#### YOUR ASSIGNMENT
Below are the records. Gather each line that holds "Chapter".

#### DATA SECTION
-------

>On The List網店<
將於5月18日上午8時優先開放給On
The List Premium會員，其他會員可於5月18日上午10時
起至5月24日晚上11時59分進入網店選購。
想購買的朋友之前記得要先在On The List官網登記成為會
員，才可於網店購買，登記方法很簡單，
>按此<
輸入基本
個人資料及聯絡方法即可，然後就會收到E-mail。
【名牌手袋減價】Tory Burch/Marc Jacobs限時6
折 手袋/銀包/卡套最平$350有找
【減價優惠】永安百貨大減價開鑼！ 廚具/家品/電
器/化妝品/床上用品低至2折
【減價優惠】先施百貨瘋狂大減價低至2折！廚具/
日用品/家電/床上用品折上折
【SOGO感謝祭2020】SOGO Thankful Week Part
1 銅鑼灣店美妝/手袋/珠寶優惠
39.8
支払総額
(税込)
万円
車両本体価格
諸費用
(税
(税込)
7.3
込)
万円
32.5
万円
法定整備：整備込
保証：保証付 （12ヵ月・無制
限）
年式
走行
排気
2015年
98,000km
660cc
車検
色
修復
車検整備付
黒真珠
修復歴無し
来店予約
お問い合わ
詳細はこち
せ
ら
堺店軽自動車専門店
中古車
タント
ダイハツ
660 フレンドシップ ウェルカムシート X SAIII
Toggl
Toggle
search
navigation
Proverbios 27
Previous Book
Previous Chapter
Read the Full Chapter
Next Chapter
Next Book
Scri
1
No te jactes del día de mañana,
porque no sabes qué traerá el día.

-------

#### RESULT FOR THIS TASK
Previous Chapter
Read the Full Chapter
Next Chapter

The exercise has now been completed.